Making Stuff Out Of Broken Computer Equipment?
Class Act Dynamo writes "Recently, my keyboard stopped working, so I bought a new one (nice cordless number, really excellent). I was about to throw the old keyboard out when I thought it would be interesting to take all the keys out of it and turn them into refrigerator magnets in order to have a simple 'megnetic poetry' type of thing going. As the fumes from the industrial strength glue went to my head during this project, I began to wonder what other types of craft-type projects people had undertaken with their unusable old perpherals and such. Then I began to wonder why there was a purple octopus on my couch. I decided to ask slashdot readers the first of these questions."
I have a purple dino, red monster, and a BIG red dog. But the cat in the hat is still my favorite.
Octopi? Actually, the plural is octopodes.
For further exercise, give plurals of:
o Mongoose
o Virus
o Stadium
o Agenda
o Sheep
o Matrix
o Fish
o Deer
o Incunabula
o Hippopotamus
o Cactus
o Aviatrix
Some of these may be a trick question.
Not exactly computer equipment, but I made a robot out of a toaster. It beeped twice, zipped around the room for five minutes, and ran straight into the wall. Fun fact: The fire department will not respond if you say your robot toaster started a fire. Go figure.
1. English nouns do not have cases (Well, pronouns do, a whopping two of them, but that aside..)

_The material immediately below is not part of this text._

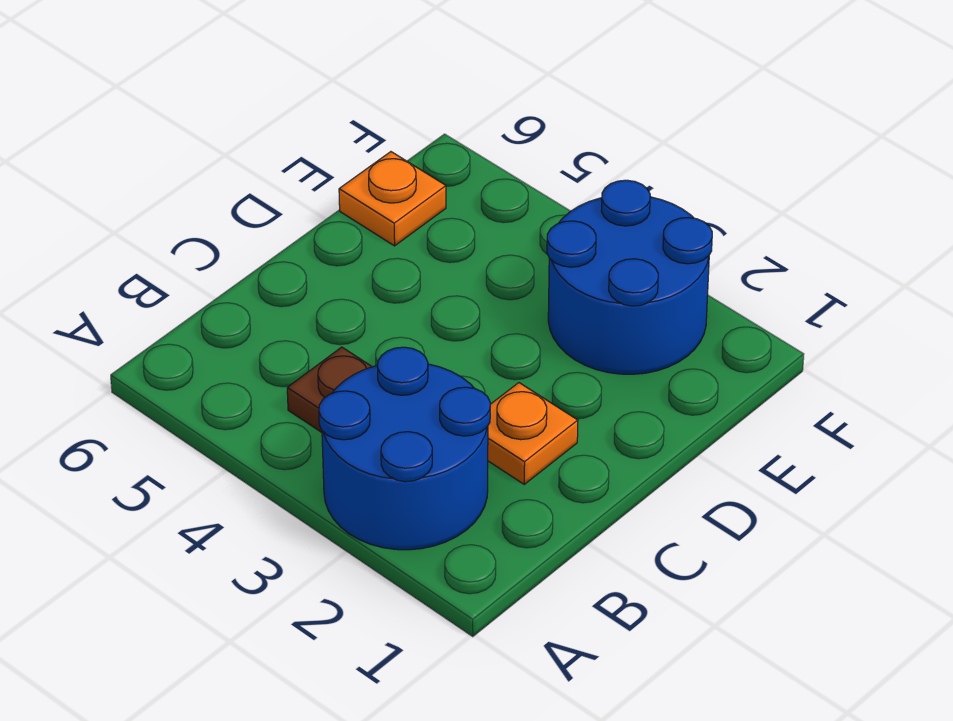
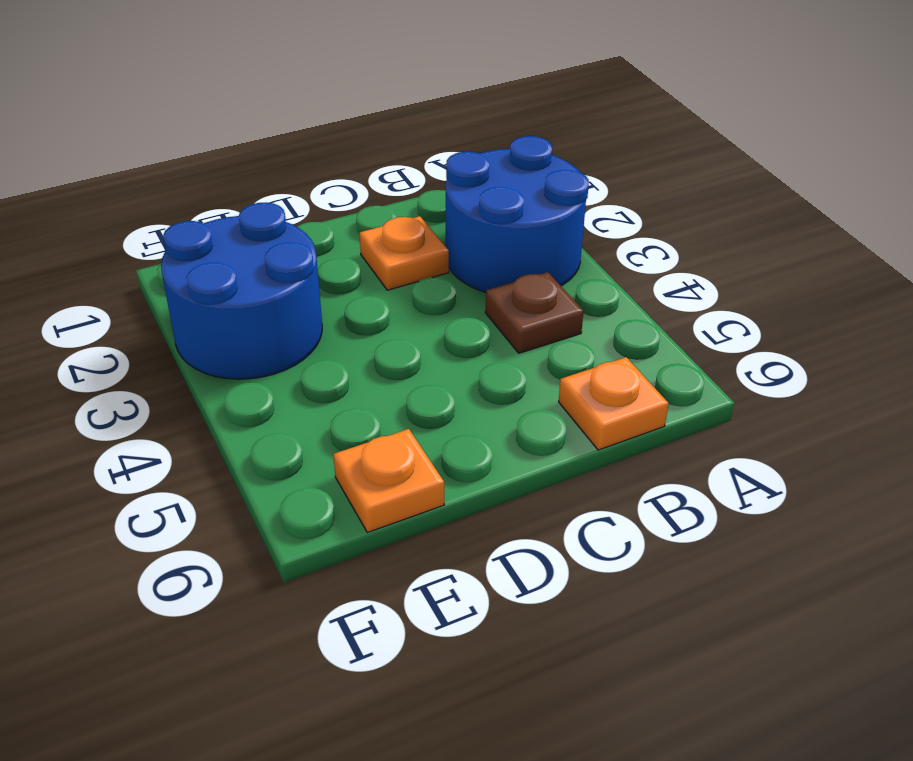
none -> orange 1x1 plate [559,357,669,450]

2. English nouns do not have gender.
3. For any given verb, there are very few actual forms that the verb can take. Any other conjugations are handled by helper words that are the same across the board for all verbs.

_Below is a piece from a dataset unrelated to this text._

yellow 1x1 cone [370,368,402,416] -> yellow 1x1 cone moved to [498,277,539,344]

These are all factors which contribute to English not being too hard on the scale of things. Of course, it also depends on what language you start from. For example, starting from Japanese or Chinese, the concept of articles (a, the, etc..) is rather difficult to master, whereas if you were to start from a language like Spanish which follows generally the same principles for articles as English, it's no problem.
Indeed, Finnish is absolutely crazy as a language, on par with the people who speak it! ;)
;-) More seriously, Finnish is a very thick and extensible language, akin to French when it comes to playing with it for litterary or comic relief, which is nice if you understand it (I can only guess).
I speak English and French fluently and tried to learn Finnish back when I lived in Finland. Oh, boy... And I thought German was difficult. It must be the absolute most difficult grammar I've ever encountered! That and the pronounciation, mixed with local slang (changes everything) make it really difficult to grasp, especially since people seem to enjoy "bending" the language at no end!
Eh, no wonder Finns are good at CS and engineering... You need at least a PhD to master the language! Still, most Finns keep saying it's "easy for them"
Bad pronounciation often triggers general hilarity though, something the locals won't forget. I know four of them who still haven't forgotten when I blurped "Tussula" instead of "Tuusula". The difference? One means "pussy bread" and the other's just a small town North of Helsinki.
-- It's always darker before it goes pitch black.